Harvest was over. There were things to do, but nothing as hectic as June and July had been.
Most days I had time to take a walk from the house to the Baseline Road (a half mile) then east on the Baseline another half mile and then back to the house. A leisurely two-mile walk. At least, most days it was leisurely.
One afternoon I set out walking and talking to the red-winged blackbird that flew from one perch to another on the phone line and sang to me as we went along. Suddenly I spied movement in the deep barrow ditch [research] on the other side of the road. I stopped. Slowly, a monstrous dark brown bull—there was no doubt that he was a bull—rose from the ditch, swung his head toward me, and stared. I guessed I had interrupted his nap.

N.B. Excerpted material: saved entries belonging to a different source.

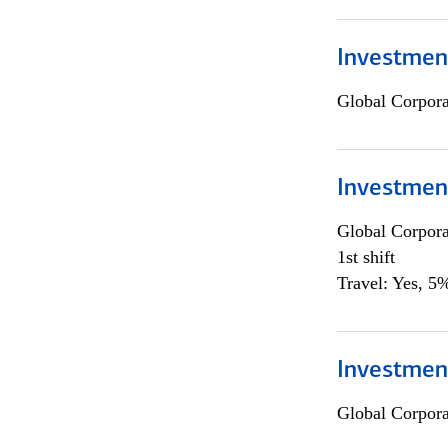
Investmen
Global Corpor
Investmen
Global Corpor
1st shift
Travel: Yes, 5%
Investment
Global Corpor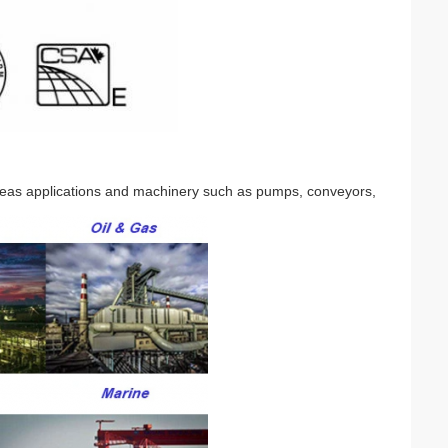
seas applications and machinery such as pumps, conveyors,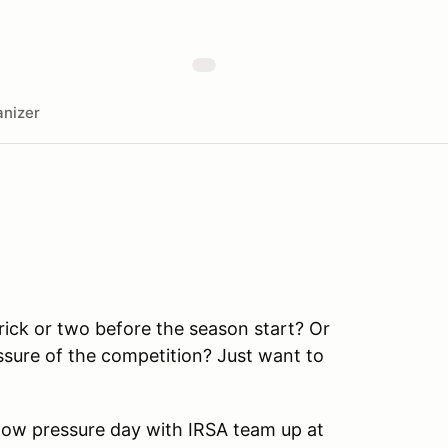
nizer
rick or two before the season start? Or
ssure of the competition? Just want to
a low pressure day with IRSA team up at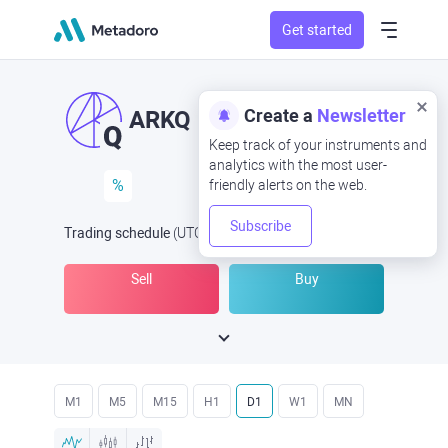
Get started
Create a
Newsletter
ARKQ
Keep track of your instruments and
analytics with the most user-
%
friendly alerts on the web.
Subscribe
Trading schedule
(UTC
) -
Open Now
at
Sell
Buy
M1
M5
M15
H1
D1
W1
MN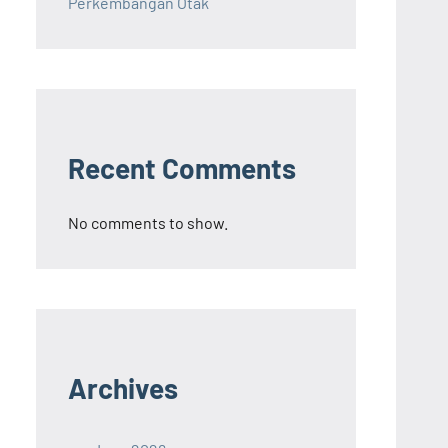
Perkembangan Otak
Recent Comments
No comments to show.
Archives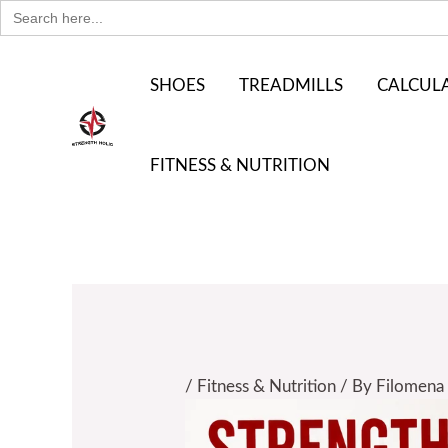
Search
Skip
for:
to
content
SHOES
TREADMILLS
CALCUL
FITNESS & NUTRITION
/
Fitness & Nutrition
/ By
Filomena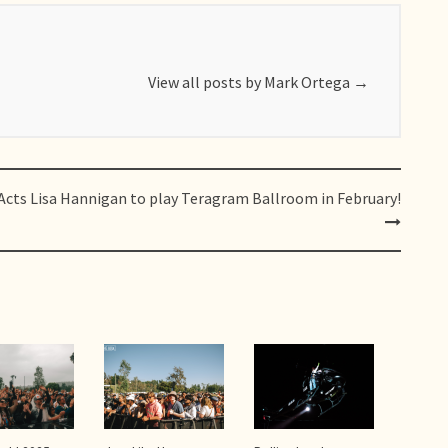
View all posts by Mark Ortega
→
Acts
Lisa Hannigan to play Teragram Ballroom in February!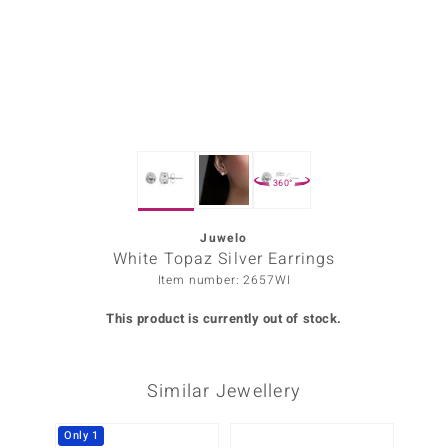
Prince
o
insell
n Vogue
360°
e in Italy
o Paraíso
Juwelo
White Topaz Silver Earrings
Classics
Item number: 2657WI
Juwelo
This product is currently out of stock.
Gemstones Collection
Similar Jewellery
uwelo
 Gems
Only 1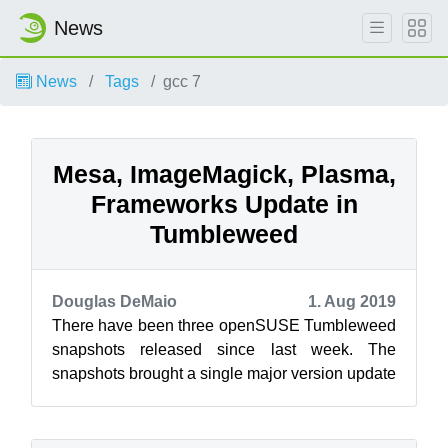
News
News
Tags
gcc 7
Mesa, ImageMagick, Plasma,
Frameworks Update in
Tumbleweed
Douglas DeMaio
1. Aug 2019
There have been three openSUSE Tumbleweed
snapshots released since last week. The
snapshots brought a single major version update
and new versions of KDE’s Plasma and Fram...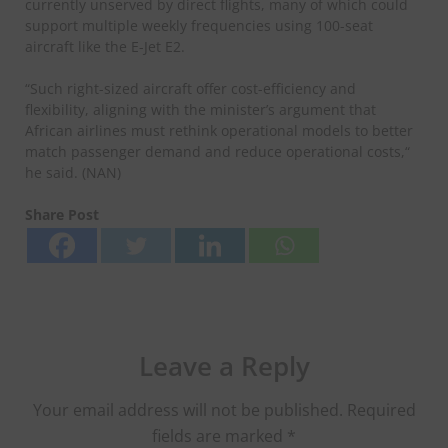
currently unserved by direct flights, many of which could
support multiple weekly frequencies using 100-seat
aircraft like the E-Jet E2.
“Such right-sized aircraft offer cost-efficiency and
flexibility, aligning with the minister’s argument that
African airlines must rethink operational models to better
match passenger demand and reduce operational costs,“
he said. (NAN)
Share Post
Leave a Reply
Your email address will not be published.
Required
fields are marked
*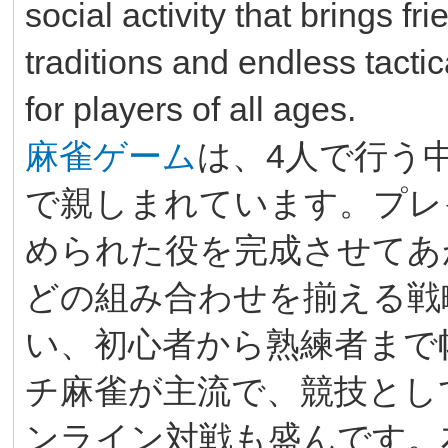
social activity that brings fr
traditions and endless tactic
for players of all ages.
麻雀ゲーム
は、4人で行う
で親しまれています。プレ
められた役を完成させてあ
どの組み合わせを揃える戦
い、初心者から熟練者まで
チ麻雀が主流で、競技とし
ンライン対戦も盛んです。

“Oh, shit,” I thought. “Should I stand still or run back to the house?” Neither of those options seemed to fit the situation. The only possible shelter was the telephone pole about thirty feet away “Can I get there if he charges?” I wondered. “And how long would I be able to run round and round that pole before he got me?” My blackbird was still singing—easy for him, he wasn’t on the ground.
I took a slow step toward the pole. Then another. His head turned with my movement as I slowly walked toward the pole. Slow steps, listening for a snort, always keeping an eye on the bull but trying not to look him in the eye. No challenges from me. I got to the pole and peeked out from behind it. He had turned around but not moved from his spot in the ditch. So I kept walking from pole to pole and then east on the Baseline Road—my usual route, continuing to keep looking behind me.

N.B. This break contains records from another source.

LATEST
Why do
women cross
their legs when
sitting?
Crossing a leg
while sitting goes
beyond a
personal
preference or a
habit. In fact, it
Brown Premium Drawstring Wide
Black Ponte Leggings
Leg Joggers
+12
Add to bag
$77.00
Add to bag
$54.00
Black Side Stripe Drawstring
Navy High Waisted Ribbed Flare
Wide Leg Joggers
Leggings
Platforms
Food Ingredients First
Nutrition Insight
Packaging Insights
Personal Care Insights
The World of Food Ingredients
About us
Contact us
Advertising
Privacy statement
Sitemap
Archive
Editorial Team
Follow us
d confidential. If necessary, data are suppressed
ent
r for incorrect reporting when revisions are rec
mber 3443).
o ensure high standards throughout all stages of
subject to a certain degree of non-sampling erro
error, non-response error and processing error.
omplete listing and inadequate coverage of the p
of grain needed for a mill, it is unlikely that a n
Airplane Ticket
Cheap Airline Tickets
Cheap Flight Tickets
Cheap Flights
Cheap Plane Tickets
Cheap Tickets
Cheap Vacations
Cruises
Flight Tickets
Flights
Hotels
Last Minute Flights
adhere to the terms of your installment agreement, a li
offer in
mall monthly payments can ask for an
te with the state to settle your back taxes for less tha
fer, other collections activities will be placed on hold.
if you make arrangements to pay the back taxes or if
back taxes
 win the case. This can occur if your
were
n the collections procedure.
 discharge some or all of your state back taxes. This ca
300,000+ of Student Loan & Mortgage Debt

When I came back the bull was gone.
I told Marvin about the encounter. “That’s our neighbor, Parker’s, bull. He’s pretty old.”
“Who,” I Asked. “Parker or the bull?”
He considered this. ”Both, I think.”
A few days later we were in the coffee shop in town and heard that the bull had died. I guess I scared him to death, but I didn’t tell anyone about it for a long, long time.
Dr J’s Comments
True farmwife stories are endless, tireless, and heartwarming. They range from humorous to tragic, but all include history we cannot afford to lose. This one is no exception. This delightful story was sent this morning and it is too sweet not to share.